Downtown New York’s increasingly fancy neighborhood, the West Village, is getting fancier, meaning longstanding retailers in the area like Bleecker Street Records, Gray’s Papaya, Papaya Dog and Barnes & Noble have been pushed out.
According to a recent report by the Commercial Observer (picked up by Racked NY), skyrocketing rents are to blame for the neighborhood’s transformation. But who’s to blame for the skyrocketing rents? Marc Jacobs, apparently.
In fact, they’re literally calling it the “Marc Jacobs Effect.” Indeed, Jacobs was one of the first fashion designers to set up shop in what was a relatively quiet, residential neighborhood. Now, there are six Marc Jacobs stores in the West Village on and around Bleecker Street, in addition to dozens of other fashion retail doors as labels like Rag & Bone, Sandro and Nars have followed suit.
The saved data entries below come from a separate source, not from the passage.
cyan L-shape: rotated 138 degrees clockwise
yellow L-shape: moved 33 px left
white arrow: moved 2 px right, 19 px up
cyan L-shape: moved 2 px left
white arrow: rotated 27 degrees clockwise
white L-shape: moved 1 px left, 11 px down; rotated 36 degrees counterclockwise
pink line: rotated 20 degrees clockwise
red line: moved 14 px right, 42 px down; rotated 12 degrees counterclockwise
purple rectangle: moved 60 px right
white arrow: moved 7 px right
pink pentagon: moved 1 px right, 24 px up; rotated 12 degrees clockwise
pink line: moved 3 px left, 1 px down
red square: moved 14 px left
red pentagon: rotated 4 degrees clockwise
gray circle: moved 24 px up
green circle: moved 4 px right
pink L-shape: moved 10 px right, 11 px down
So what does this mean for the future of the West Village, assuming Marc Jacobs isn’t planning to shutter his Bleecker Street mall in favor of the mega-flagship he has planned for Fifth Avenue? Wealthier companies will move in, which doesn’t only mean fancier. For instance, a Chipotle is set to replace a local coffee shop in the neighborhood. And there are rumors that a Victoria’s Secret or Dylan’s Candy Shop will replace Papaya Dog.
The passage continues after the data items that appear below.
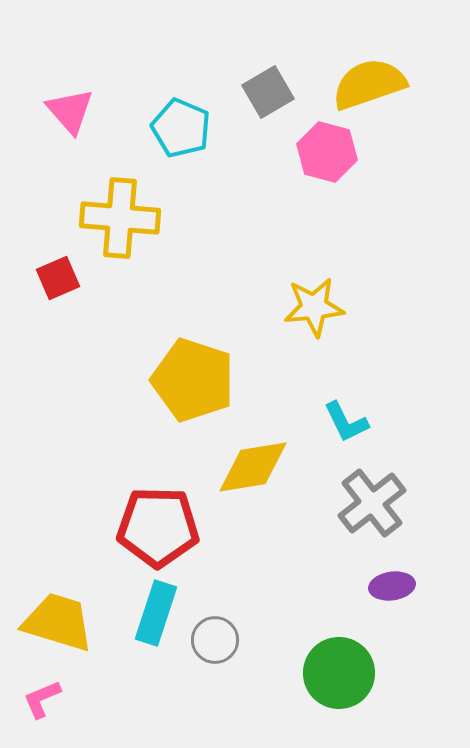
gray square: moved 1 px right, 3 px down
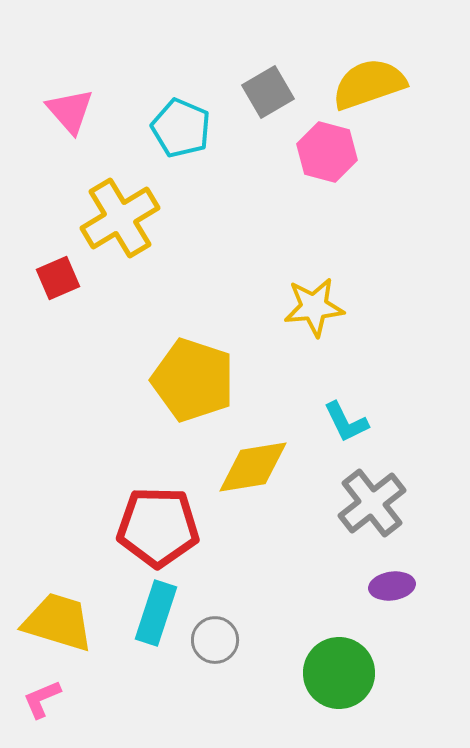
yellow cross: rotated 36 degrees counterclockwise
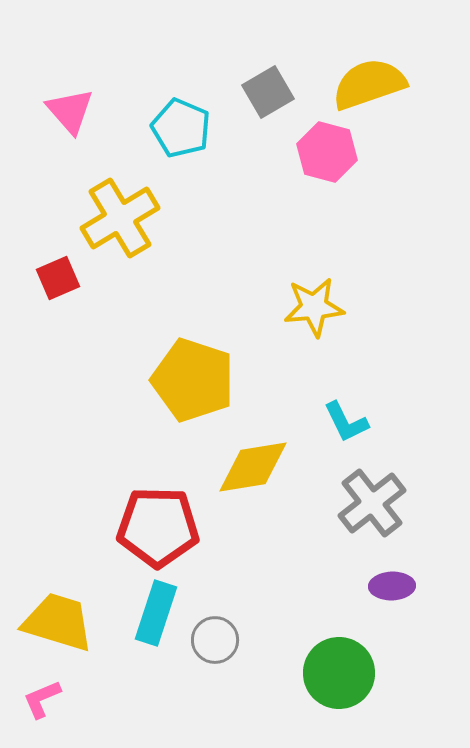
purple ellipse: rotated 6 degrees clockwise
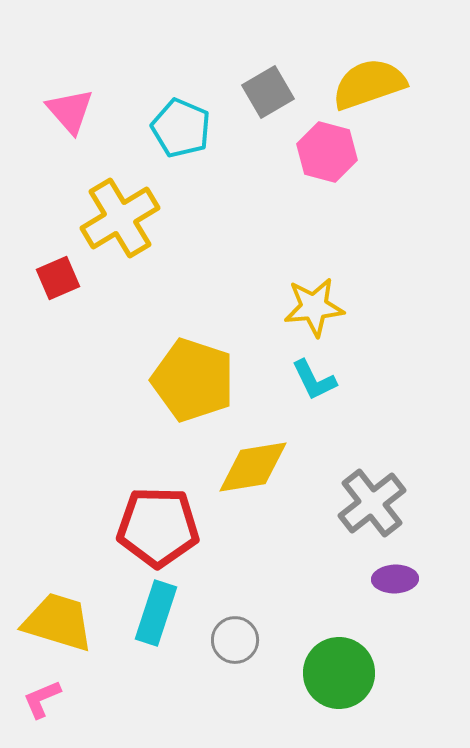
cyan L-shape: moved 32 px left, 42 px up
purple ellipse: moved 3 px right, 7 px up
gray circle: moved 20 px right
Retail executive Jeffrey D. Roseman calls the “Marc Jacobs Effect” both “good and bad for the neighborhood.”
We find the West Village to be a much more pleasant shopping experience than, say, Broadway in SoHo, and it also lacks the “you’re not fancy enough to be here” vibe of Fifth and Madison Avenues uptown. At the same time, we get that New Yorkers hate change — and rent increases. And I have to say I’m glad I got to be an NYU student when Papaya Dog, etc. were around.